Concerning CFD in CSC patients, we found a statistically significant reduction in flow in all 3 layers examined with respect to the control group. In particular, a reduction in flow in the inner retinal layers was observed, as has been previously reported [30]. Such a lower percentage of capillaries may be the result of ischaemia of the inner neuroretina, in addition to choroidal lobular ischaemia. This reduction in flow may also be due to the autoregulation of the inner blood-retina barrier: in conjunction with the dilatation of CCL capillaries and neuroretinal detachment, neuroretinal flow decreases as a compensatory mechanism to prevent an increase in subretinal fluid levels.
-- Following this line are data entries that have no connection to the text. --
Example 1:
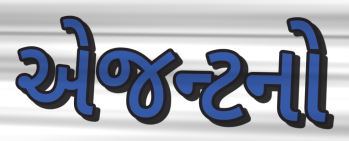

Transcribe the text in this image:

એજન્ટનો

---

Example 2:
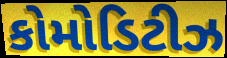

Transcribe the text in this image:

કોમોડિટીઝ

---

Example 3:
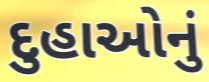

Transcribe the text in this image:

દુહાઓનું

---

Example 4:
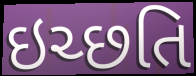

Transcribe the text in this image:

ઇચ્છતિ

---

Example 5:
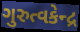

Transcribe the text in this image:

ગુરુત્વકેન્દ્રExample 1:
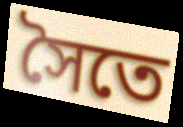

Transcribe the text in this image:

সৈতে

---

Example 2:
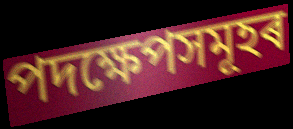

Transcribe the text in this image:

পদক্ষেপসমূহৰ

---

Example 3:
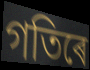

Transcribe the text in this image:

গতিৰে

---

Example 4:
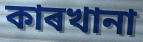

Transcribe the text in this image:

কাৰখানা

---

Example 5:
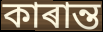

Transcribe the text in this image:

কাৰান্তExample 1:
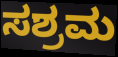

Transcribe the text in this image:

ಸಶ್ರಮ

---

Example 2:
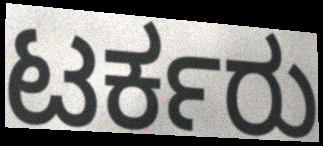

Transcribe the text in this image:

ಟರ್ಕರು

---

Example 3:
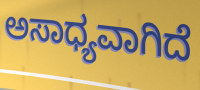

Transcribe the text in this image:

ಅಸಾಧ್ಯವಾಗಿದೆ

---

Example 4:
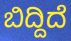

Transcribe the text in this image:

ಬಿದ್ದಿದೆ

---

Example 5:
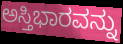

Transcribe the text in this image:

ಅಸ್ತಿಭಾರವನ್ನುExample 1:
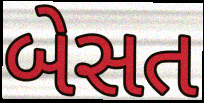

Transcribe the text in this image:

બેસત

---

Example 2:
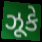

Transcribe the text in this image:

ઝૂકે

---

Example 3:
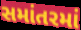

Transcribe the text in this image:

સમાંતરમાં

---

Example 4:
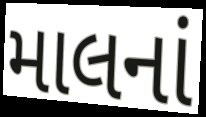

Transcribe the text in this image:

માલનાં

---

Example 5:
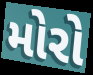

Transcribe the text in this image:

મોરોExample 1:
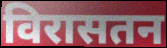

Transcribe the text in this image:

विरासतन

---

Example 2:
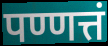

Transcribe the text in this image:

पण्णत्तं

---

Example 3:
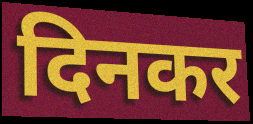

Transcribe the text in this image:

दिनकर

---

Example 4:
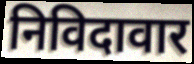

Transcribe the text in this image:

निविदावार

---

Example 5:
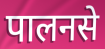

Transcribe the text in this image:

पालनसे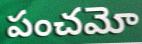
పంచమోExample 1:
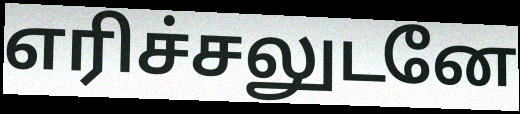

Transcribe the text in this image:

எரிச்சலுடனே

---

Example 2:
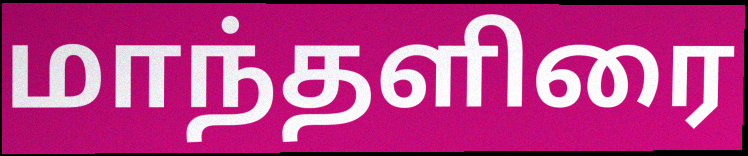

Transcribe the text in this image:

மாந்தளிரை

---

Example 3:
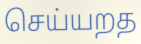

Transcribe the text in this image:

செய்யறத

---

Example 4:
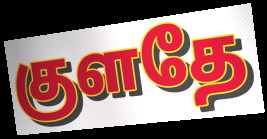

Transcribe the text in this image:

குளதே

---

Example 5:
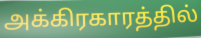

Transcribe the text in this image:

அக்கிரகாரத்தில்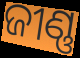
ଜୀଣ୍ଣ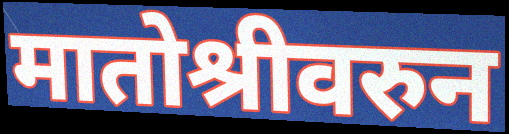
मातोश्रीवरुनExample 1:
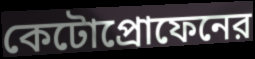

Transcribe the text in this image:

কেটোপ্রোফেনের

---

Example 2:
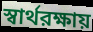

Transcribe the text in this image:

স্বার্থরক্ষায়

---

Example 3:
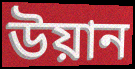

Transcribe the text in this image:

উয়ান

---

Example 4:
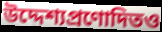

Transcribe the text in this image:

উদ্দেশ্যপ্রণোদিতও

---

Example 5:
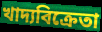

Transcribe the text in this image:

খাদ্যবিক্রেতা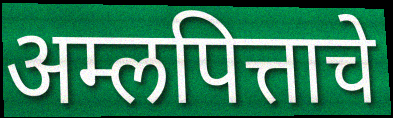
अम्लपित्ताचेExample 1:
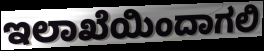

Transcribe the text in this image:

ಇಲಾಖೆಯಿಂದಾಗಲಿ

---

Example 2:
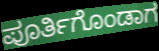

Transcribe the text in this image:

ಪೂರ್ತಿಗೊಂಡಾಗ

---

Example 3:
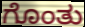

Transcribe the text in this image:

ಗೊಂತು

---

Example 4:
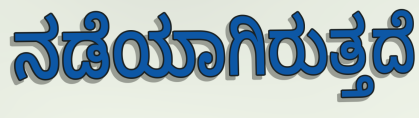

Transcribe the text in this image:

ನಡೆಯಾಗಿರುತ್ತದೆ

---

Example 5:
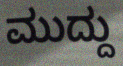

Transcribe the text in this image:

ಮುದ್ದುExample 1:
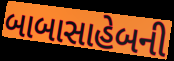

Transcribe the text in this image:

બાબાસાહેબની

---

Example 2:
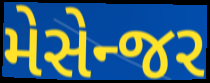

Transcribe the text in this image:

મેસેન્જર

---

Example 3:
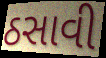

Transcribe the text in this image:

ઠસાવી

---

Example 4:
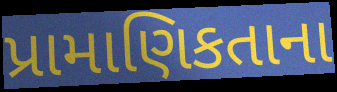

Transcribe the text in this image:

પ્રામાણિકતાના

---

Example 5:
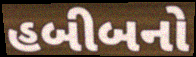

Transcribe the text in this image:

હબીબનોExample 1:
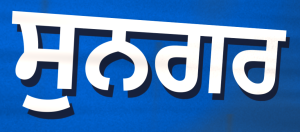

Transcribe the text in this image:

ਸੁਨਗਰ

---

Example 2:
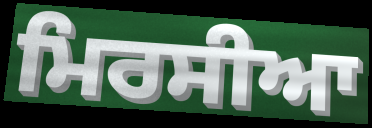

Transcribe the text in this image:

ਮਿਰਸੀਆ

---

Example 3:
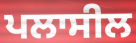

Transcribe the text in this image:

ਪਲਾਸੀਲ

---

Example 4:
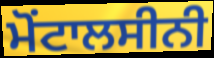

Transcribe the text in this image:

ਮੋਂਟਾਲਸੀਨੀ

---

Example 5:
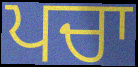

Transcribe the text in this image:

ਪਚਾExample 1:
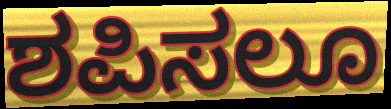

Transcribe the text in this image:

ಶಪಿಸಲೂ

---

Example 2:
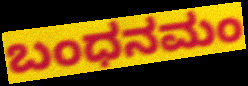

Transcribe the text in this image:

ಬಂಧನಮಂ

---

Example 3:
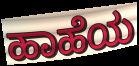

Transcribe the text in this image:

ಹಾಹೆಯ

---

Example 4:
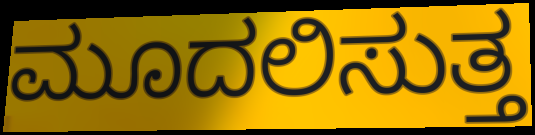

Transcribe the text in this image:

ಮೂದಲಿಸುತ್ತ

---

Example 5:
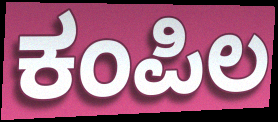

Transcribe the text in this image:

ಕಂಪಿಲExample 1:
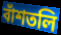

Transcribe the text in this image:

বাঁশতলি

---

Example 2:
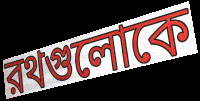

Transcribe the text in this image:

রথগুলোকে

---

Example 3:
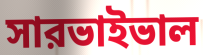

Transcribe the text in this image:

সারভাইভাল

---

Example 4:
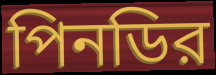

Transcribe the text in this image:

পিনডির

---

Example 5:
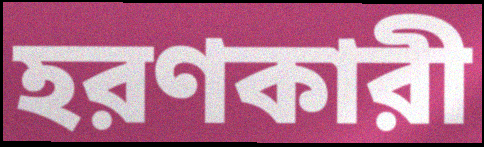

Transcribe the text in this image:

হরণকারী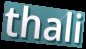
thaliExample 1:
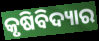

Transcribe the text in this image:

କୃଷିବିଦ୍ୟାର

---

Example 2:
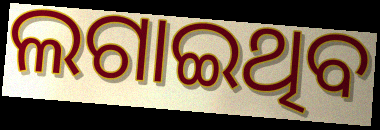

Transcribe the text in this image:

ଲଗାଇଥିବ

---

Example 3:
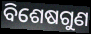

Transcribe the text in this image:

ବିଶେଷଗୁଣ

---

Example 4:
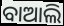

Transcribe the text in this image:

ବାଆଲି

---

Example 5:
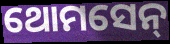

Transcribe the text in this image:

ଥୋମସେନ୍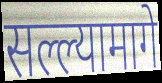
सल्ल्यामागेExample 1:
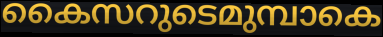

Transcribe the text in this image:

കൈസറുടെമുമ്പാകെ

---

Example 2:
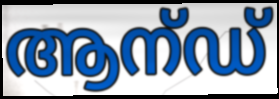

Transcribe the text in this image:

ആന്ഡ്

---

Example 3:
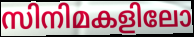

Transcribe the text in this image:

സിനിമകളിലോ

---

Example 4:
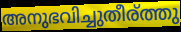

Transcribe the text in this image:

അനുഭവിച്ചുതീര്ത്തു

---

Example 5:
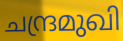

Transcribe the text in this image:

ചന്ദ്രമുഖി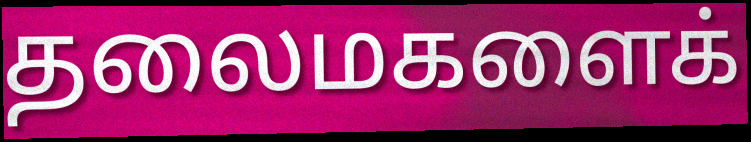
தலைமகளைக்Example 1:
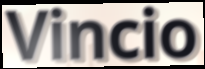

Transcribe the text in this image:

Vincio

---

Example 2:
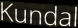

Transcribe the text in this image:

Kundal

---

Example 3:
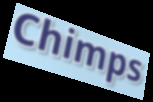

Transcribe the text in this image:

Chimps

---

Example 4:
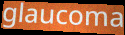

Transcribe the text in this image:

glaucoma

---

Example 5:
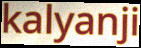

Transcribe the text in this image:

kalyanji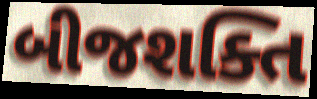
બીજશક્તિ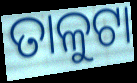
ତାଳୁଟା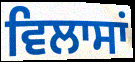
ਵਿਲਾਸਾਂ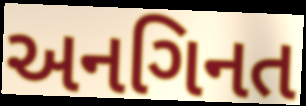
અનગિનત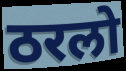
ठरलोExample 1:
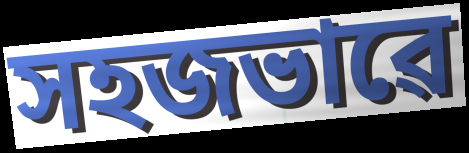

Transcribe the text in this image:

সহজভাৱে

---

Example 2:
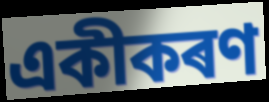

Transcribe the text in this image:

একীকৰণ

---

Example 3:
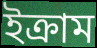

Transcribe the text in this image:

ইক্ৰাম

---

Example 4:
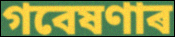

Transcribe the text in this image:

গবেষণাৰ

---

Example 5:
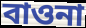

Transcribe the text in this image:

বাওনাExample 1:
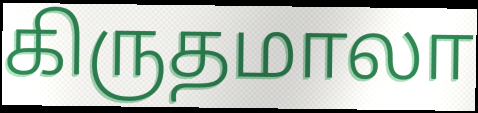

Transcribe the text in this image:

கிருதமாலா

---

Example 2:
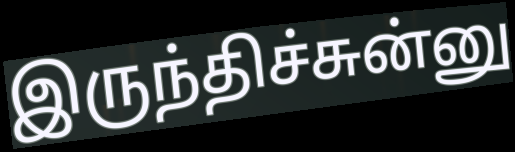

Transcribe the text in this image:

இருந்திச்சுன்னு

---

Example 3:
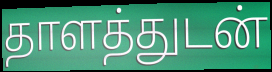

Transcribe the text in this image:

தாளத்துடன்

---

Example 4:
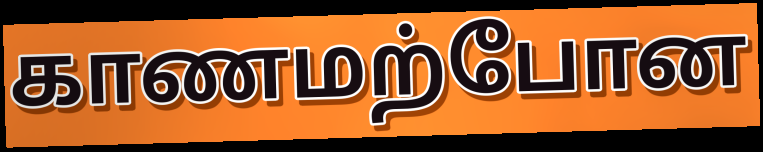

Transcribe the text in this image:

காணமற்போன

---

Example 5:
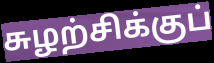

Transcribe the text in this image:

சுழற்சிக்குப்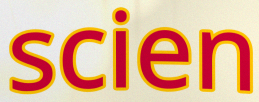
scien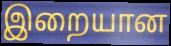
இறையான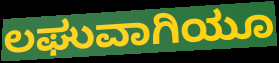
ಲಘುವಾಗಿಯೂ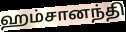
ஹம்சானந்திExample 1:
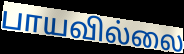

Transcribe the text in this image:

பாயவில்லை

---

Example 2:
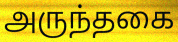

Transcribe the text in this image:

அருந்தகை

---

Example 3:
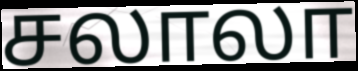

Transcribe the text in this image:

சலாலா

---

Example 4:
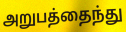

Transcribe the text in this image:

அறுபத்தைந்து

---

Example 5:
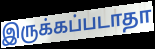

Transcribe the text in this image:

இருக்கப்படாதாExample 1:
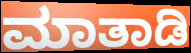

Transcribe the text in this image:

Our study was limited by the retrospective nature of this research, a modest sample size, and a lack of longitudinal follow-up. However, we feel that this study provides a foundation for future investigation into the quantitative pattern of choriocapillaris in CSC, which may represent a valuable tool to refine the classification, to explore the clinical course of the disease, and to implement experimental studies of pattern recognition for the therapeutic response to medical and laser therapy. Moreover, this study confirms a depletion of CFD in correspondence with the inner retinal layers, pointing to an involvement of the inner blood retinal barrier in CSC.

A limitation of this study is the novelty concerning the method of pattern quantification. It is a complex analysis, which requires a high competence level dealing with statistics and image analysis softwares. Hence, we are aware that this is a niche methodology which seeks to contribute a new piece of information in OCT-A study of CSC pathology.